# Texte à lire:
Des lieux, des gens, des évènements.

Suzanne Versatis a du mal à exister. Elle veut avancer, marcher tout le temps. Heureus avec son mari. Et pourtant elle patauge, elle tourbillonne, comme une abeille contre la vitre. Elle veut sauver le monde. Avec André, ils sauveront un fils de la leucémie , dure bataille, mais elle ne sauvera pas son deuxième fils.
André, un peu évoqué, un homme pragmatique qui tient la route. Il apporte le bonheur. Insidieusement, il prendra sa femme comme elle est, acceptant ses déficiences, mais toujours là pour elle, à sa façon. En 1989, il vient de se mettre à son compte et perd un gros client, tous les deux iront marcher pour « digérer » ce coup dur, il a besoin d’elle et le reconnait volontiers. Il est toujours là quand il faut
Ugo, une rencontre sur le tard, après la mort d’André. Avec lui, un vent de folie dans une vie trop sage. Il a toujours, été à la CGT, ensemble ils écoutent des historiens, des philosophes, suivent toute la campagne des élections présidentielles. Sur une période courte,Ils s’accompagneront. Originaire de Normandie, il arpente le Vercors et les Chambarans. et les lui feront connaître.

# Tâche 1:
Dans le texte sur Suzanne Versatis, traduisez en anglais la phrase « Elle veut sauver le monde. »

# Données enregistrées:
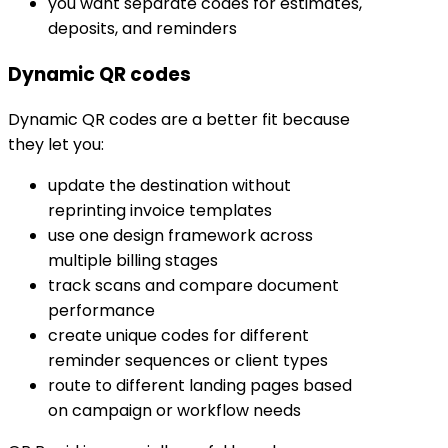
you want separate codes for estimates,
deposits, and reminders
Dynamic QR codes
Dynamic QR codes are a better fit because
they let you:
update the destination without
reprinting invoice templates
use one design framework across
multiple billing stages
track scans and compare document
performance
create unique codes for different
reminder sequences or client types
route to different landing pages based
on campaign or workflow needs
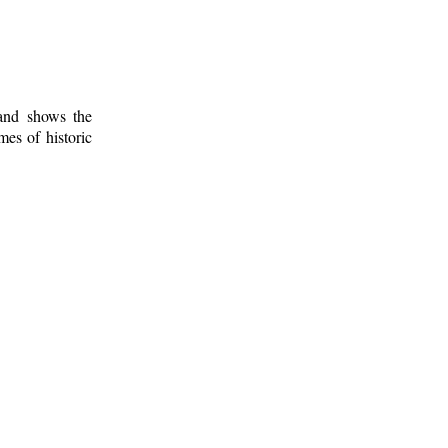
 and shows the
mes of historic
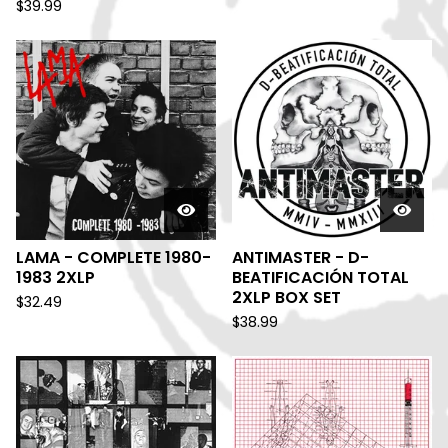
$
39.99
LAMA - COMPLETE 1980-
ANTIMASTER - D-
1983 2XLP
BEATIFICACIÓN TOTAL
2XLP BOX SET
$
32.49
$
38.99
...
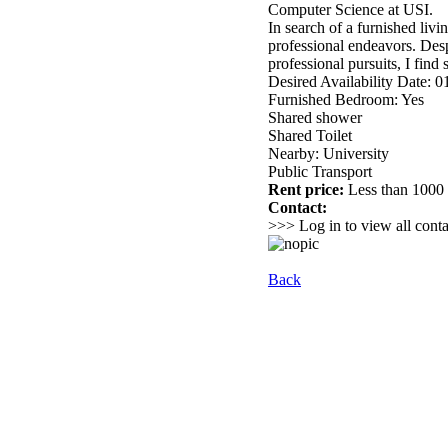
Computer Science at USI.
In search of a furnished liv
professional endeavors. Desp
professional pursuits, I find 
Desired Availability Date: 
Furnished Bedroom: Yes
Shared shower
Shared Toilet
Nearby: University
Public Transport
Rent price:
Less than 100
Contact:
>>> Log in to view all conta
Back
--
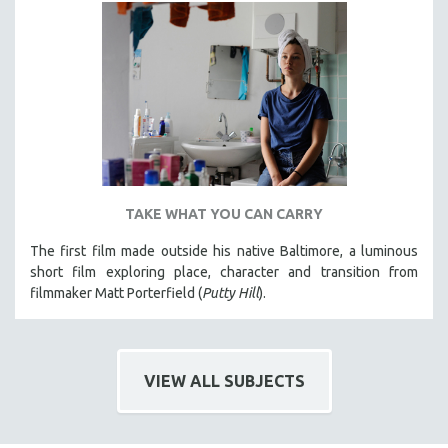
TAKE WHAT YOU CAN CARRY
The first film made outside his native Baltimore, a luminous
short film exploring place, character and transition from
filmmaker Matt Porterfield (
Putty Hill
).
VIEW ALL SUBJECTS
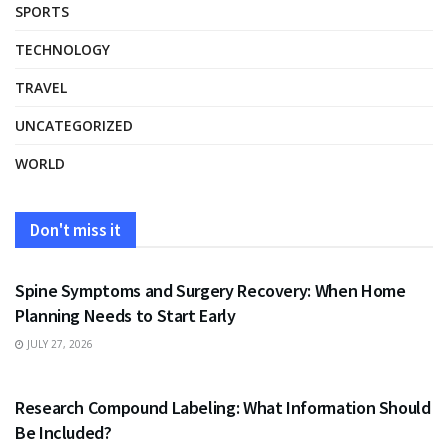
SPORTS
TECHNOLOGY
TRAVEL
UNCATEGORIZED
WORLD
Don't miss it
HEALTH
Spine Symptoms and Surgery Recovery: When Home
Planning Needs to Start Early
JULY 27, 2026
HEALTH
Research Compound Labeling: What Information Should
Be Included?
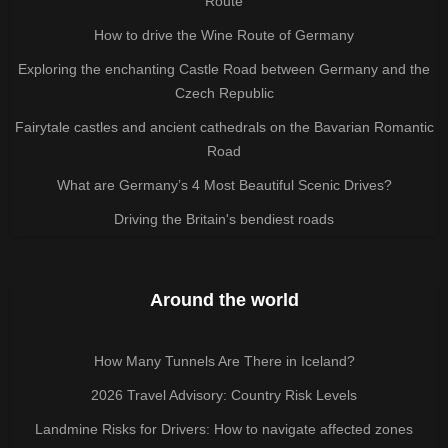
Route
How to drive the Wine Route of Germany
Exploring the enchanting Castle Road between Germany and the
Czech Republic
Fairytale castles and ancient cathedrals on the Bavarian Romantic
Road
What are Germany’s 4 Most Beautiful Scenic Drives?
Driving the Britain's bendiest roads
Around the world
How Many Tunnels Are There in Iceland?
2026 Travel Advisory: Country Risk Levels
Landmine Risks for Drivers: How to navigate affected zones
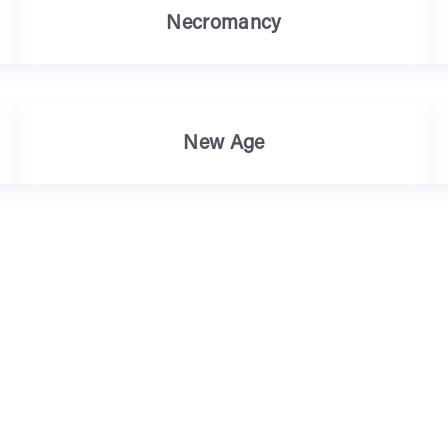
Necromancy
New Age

# Tâche 2:
Recopiez sans rien changer les lignes de la liste, de la ligne contenant « you want separate » jusqu'à la ligne contenant « route to different landing pages based », celle-ci comprise.

# Réponse 1:
She wants to save the world.

# Réponse 2:
you want separate codes for estimates,
deposits, and reminders
Dynamic QR codes
Dynamic QR codes are a better fit because
they let you:
update the destination without
reprinting invoice templates
use one design framework across
multiple billing stages
track scans and compare document
performance
create unique codes for different
reminder sequences or client types
route to different landing pages based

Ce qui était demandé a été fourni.